■ Source document ■
»»

Posts Tagged ‘Friends



Prague Castle across the river

Well, I can now check Prague off my list (get it???) and I am so happy to be able to say so. It is a fabulous city. I spent a fabulous weekend there in fabulous company and my heart broke when I had to leave after only a few short days. I stayed with Tiffany, an acquaintance from college and fellow Literature major who is now living in the city center’s Jewish Quarter and teaching English as a foreign language. We barely knew each other when I arrived at her gorgeous, old, high-ceilinged flat on Friday, but by the end of the weekend it felt as though I were visiting an old friend.

The city is full of Euro-posh restaurants, cafes and clubs, all blended seamlessly with its layers of colorful history. We started with lunch on Friday at a vegetarian-chic place called Lheka Hlava (Clear Head), where we sat in our own private room feeling healthy and oh so trendy. Then it was off to see Charles Bridge – completed in the early 15th century by Holy Roman Emperor and King of Bohemia, Charles IV – and the Prague castle, which dates back to the 13th century. They’re the kind of monumental, stunning sights that you dream of seeing in Europe and the sort of history, magic and romance that can only be found here.

That evening we got dressed up and saw the Czech Philharmonic Orchestra at the Rudolfinum, a lovely Neo-Renaissance building that provides the perfect stage for striking and beautifully overwhelming music. After the concert we ate a late dinner at a stylish and serene French-Asian fusion restaurant called Nostress, sitting and talking for hours over rose, salmon and steak.

Saturday was spent strolling through the gorgeous Prague streets, admiring one fabulous building after another. I’ve now hardly written anything and find myself running out of adequate adjectives, so please bear with me. Tiffany introduced me to famous Czech Art Nouveau artist, Alphonse Mucha, whom I can’t get enough of. The women in his paintings are reminiscent of Greek and Roman figures and framed by the kind of rich, elaborate detail and color that was popular in the early 20th century. Each one is gorgeous, sumptuous and endlessly evocative.

Next, we spent a little time in the Museum of Communism to learn about the city’s tumultuous past; it provided a somber insight on the darkness and dictatorship from which Prague has only recently emerged and begun to rebuild into the jewel it is today. The revolution was in 1989; violence in the fight against communism erupted in the streets of Prague as (Tiffany pointed out) we were probably sitting at home watching Disney movies, worlds away from the oppression the Czech people survived.

The image we left with was of the huge Wenceslas Square, every inch packed with people in protest of the Communist occupation. We left the museum – housed in an old castle that is also now home to a casino and a McDonald’s – and headed for Wenceslas, turning the corner into the square and walking down the crowded boulevard that now thrives with shops, hotels and restaurants. At the head of the square, outside the National Museum, lies a subtle and graceful memorial to Jan Palach, the student (not even twenty-one) who set fire to himself in 1969 in protest of the Soviet invasion of Prague. The area is now alive with peaceful commerce and expression, and he is remembered by a mound under the brick on the ground, a black cross and a few roses that lay over it.

««

■ Input data ■
»»

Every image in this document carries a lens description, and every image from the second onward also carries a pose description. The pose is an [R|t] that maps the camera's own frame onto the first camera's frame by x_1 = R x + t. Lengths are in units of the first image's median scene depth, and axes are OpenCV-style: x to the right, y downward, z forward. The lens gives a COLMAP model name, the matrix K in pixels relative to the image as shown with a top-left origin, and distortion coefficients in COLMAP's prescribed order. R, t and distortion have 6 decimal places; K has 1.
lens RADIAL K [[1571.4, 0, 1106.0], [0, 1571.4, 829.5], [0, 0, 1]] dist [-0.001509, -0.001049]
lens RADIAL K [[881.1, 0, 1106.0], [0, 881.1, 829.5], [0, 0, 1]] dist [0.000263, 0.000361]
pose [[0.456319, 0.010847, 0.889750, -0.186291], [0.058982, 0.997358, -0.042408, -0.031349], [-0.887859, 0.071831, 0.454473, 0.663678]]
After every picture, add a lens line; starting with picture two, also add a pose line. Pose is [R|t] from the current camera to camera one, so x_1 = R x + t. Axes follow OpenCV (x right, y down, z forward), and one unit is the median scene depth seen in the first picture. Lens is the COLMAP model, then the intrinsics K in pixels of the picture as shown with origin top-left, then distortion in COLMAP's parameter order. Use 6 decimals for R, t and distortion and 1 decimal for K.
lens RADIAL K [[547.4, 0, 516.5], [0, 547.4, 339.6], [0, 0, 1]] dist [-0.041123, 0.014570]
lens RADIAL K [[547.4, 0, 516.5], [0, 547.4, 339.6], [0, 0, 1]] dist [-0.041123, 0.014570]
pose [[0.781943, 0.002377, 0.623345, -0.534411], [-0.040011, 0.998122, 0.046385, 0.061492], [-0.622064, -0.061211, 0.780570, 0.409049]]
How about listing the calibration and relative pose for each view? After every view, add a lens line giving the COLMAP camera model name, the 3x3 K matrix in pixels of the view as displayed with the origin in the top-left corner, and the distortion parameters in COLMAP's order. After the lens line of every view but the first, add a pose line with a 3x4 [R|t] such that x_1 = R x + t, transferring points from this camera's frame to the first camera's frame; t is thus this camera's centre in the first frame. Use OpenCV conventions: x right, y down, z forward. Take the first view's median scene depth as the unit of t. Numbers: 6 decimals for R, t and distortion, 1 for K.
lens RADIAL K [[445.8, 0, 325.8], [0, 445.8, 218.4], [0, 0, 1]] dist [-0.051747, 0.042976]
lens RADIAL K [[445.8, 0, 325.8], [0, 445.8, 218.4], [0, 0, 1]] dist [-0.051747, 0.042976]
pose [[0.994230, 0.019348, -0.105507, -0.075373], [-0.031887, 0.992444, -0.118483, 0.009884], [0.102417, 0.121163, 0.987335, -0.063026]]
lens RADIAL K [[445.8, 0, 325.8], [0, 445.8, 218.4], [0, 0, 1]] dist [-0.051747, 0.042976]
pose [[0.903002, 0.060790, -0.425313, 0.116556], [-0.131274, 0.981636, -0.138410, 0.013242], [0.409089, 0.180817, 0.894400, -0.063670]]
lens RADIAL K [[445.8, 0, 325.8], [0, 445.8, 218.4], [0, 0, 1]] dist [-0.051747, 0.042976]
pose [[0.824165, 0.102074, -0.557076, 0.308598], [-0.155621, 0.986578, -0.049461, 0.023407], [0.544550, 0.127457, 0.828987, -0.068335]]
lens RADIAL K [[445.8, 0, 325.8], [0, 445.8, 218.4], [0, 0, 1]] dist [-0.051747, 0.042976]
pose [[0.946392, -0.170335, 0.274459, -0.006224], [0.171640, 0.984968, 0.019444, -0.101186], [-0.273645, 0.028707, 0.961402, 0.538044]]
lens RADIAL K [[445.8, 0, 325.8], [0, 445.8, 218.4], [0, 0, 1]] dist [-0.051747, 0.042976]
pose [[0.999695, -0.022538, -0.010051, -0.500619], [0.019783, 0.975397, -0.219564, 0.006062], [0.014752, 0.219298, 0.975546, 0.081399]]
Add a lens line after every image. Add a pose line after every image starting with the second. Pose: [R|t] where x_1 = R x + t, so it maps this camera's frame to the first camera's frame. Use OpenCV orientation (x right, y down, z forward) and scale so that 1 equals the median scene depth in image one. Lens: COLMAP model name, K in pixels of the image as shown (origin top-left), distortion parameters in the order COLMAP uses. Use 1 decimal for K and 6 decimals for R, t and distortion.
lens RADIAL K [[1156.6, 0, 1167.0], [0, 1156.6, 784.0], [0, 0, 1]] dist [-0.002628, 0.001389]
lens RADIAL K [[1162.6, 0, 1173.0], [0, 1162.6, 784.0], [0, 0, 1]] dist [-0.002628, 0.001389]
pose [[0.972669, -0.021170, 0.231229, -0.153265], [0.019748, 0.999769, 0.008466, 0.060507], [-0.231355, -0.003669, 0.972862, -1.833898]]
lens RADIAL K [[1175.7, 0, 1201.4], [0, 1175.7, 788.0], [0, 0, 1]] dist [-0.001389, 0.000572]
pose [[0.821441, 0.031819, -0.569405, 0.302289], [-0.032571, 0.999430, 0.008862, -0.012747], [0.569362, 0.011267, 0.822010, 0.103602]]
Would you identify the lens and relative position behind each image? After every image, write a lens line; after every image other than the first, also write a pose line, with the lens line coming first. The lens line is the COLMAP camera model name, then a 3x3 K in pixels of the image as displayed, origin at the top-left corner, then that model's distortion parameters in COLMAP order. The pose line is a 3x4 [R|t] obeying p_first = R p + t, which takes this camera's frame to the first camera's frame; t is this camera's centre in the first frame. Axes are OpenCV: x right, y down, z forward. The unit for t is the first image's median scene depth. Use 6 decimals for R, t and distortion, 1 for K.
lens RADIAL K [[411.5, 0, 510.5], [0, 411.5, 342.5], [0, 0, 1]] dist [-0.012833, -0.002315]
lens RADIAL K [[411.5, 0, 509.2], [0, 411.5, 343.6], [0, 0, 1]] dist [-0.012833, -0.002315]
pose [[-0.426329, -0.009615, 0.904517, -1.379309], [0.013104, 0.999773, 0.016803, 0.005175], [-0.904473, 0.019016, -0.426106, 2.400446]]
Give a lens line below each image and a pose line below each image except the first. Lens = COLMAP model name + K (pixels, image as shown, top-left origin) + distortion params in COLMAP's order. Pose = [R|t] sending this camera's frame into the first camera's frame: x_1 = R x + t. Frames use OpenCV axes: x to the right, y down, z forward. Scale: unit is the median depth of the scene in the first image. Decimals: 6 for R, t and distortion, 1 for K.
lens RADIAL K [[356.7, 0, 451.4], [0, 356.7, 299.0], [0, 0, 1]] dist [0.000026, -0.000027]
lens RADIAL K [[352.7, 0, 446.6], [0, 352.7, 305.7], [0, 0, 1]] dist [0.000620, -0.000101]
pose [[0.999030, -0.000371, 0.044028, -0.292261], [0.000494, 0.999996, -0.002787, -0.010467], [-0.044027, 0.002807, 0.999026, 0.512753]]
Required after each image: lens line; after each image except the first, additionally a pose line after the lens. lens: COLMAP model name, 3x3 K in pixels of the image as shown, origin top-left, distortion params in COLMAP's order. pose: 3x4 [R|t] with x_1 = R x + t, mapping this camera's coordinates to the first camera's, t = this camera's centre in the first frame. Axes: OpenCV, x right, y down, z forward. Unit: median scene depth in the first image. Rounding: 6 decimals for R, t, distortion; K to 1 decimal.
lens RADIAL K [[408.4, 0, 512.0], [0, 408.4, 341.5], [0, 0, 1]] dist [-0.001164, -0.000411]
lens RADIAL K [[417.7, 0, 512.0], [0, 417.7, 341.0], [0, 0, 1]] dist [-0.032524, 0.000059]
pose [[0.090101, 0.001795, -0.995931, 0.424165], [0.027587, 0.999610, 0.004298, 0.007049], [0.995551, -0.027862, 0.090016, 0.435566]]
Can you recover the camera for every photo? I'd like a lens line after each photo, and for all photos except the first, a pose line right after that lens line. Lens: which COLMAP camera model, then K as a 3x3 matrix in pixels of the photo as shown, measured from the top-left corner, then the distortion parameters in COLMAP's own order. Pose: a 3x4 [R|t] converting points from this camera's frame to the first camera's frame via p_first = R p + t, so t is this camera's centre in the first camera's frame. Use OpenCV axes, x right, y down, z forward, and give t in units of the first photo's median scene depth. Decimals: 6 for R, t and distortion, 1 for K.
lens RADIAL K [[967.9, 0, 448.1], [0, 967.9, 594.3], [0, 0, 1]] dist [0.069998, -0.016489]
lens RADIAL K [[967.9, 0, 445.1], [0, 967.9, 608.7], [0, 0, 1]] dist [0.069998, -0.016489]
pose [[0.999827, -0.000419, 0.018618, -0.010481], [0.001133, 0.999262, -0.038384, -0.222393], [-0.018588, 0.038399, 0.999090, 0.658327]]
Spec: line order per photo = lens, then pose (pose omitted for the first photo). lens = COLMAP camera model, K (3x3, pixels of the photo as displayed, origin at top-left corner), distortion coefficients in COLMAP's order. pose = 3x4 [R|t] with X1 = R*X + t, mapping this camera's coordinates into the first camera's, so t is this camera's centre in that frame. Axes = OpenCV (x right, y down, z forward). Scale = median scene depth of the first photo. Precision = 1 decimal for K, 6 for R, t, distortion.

««

■ What you have to do ■
According to the Prague travel post, in which building did the writer see the Czech Philharmonic Orchestra?

■ Task response ■
The Rudolfinum, a Neo-Renaissance building.